As JM Keynes noted, we humans just hate having our nominal incomes reduced. We're a lot less worried about falling real incomes through inflation and the like a long as nominals don't fall. This is something of a problem in a recession for that's exactly when real incomes should fall and also when we've not got much inflation.

The answer is to do as we have done, create a flexible labour market. Thus, in recessionary times we get falling incomes, not massively rising unemployment. This is exactly what did just happen in fact and is a great victory for that idea of the flexible market. Sure there was recessionary pain. But it was generally shared, not just dumped on the 10 or 15% who lost their jobs an thus everything. The rise in unemployment we did have was very much lower than we would usually have expected from such a fall in GDP.

Places such as Greece have had to have very much higher unemployment, very much more economic pain, in order to get those reductions in real wages.

At which point

The fashion retailer Next is preparing to take a stand against landlords who grant rent cuts and store closures to rivals using a controversial insolvency process.

Company voluntary arrangements (CVAs), which allow struggling businesses to walk away from their liabilities, are sweeping through the retail industry as traditional operators reel from a downturn in consumer spending and the ongoing shift to online shopping.

Retail and restaurant chains including Byron, Jamie’s Italian, Prezzo, New Look and Carpetright have used CVAs to close hundreds of sites and cut rents on hundreds more since the start of the year. House of Fraser and Mothercare are among those ready to follow.

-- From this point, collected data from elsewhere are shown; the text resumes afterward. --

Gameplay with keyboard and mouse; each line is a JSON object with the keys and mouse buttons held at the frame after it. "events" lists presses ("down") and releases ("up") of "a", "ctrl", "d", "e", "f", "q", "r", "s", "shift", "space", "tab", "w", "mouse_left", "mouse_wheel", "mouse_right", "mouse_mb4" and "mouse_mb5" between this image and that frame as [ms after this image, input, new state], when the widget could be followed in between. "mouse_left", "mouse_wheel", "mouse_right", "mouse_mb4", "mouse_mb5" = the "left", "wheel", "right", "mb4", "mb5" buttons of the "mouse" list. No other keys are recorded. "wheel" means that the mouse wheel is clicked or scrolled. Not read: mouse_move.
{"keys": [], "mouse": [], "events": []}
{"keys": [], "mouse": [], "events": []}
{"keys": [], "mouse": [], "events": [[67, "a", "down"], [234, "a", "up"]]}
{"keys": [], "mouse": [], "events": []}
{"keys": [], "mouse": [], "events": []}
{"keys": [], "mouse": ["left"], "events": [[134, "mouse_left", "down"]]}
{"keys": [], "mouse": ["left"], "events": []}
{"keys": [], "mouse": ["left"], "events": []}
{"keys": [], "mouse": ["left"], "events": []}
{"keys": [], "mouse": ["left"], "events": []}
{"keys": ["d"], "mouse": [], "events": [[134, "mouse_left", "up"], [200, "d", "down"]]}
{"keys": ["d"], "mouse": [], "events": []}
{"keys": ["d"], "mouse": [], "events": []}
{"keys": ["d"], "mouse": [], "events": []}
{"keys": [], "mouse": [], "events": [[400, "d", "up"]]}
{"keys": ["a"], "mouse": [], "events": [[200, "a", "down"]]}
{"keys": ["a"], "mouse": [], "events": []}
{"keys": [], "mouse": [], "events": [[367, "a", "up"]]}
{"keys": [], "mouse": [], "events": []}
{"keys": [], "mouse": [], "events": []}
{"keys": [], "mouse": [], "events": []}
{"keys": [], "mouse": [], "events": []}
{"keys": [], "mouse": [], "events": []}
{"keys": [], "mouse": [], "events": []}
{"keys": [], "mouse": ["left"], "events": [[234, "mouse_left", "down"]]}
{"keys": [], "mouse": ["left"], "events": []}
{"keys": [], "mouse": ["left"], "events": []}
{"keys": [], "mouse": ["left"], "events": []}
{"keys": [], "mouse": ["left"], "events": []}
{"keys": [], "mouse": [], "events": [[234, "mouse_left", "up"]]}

Like many healthy retailers, Next, run by Lord (Simon) Wolfson, believes that CVAs give an unfair advantage to competitors by allowing them to sever leases while better-run companies are forced to honour expensive commitments. New Look slashed rents by up to 55% on some of its stores.

Next has started demanding a “CVA clause” when it renegotiates leases. The clause says Next’s rent should fall by a similar degree if one of its neighbours in a shopping centre or retail parade achieves a rent reduction through a CVA. The move could have huge implications for the commercial property market if other healthy retailers start asking for similar clauses, leading to mass drops in rents.

One of the things which ails that UK commercial property market is that rent reviews within a lease are upwards only. Thus directly analagous to our nominal wages problem. There has to be considerable and sustained pressure for rents to fall. Meaning that the economy as a whole is less flexible than perhaps it should be.

Not something we need to do something about for as we can see something is already happening under simple market forces. But it is something we should be aware of.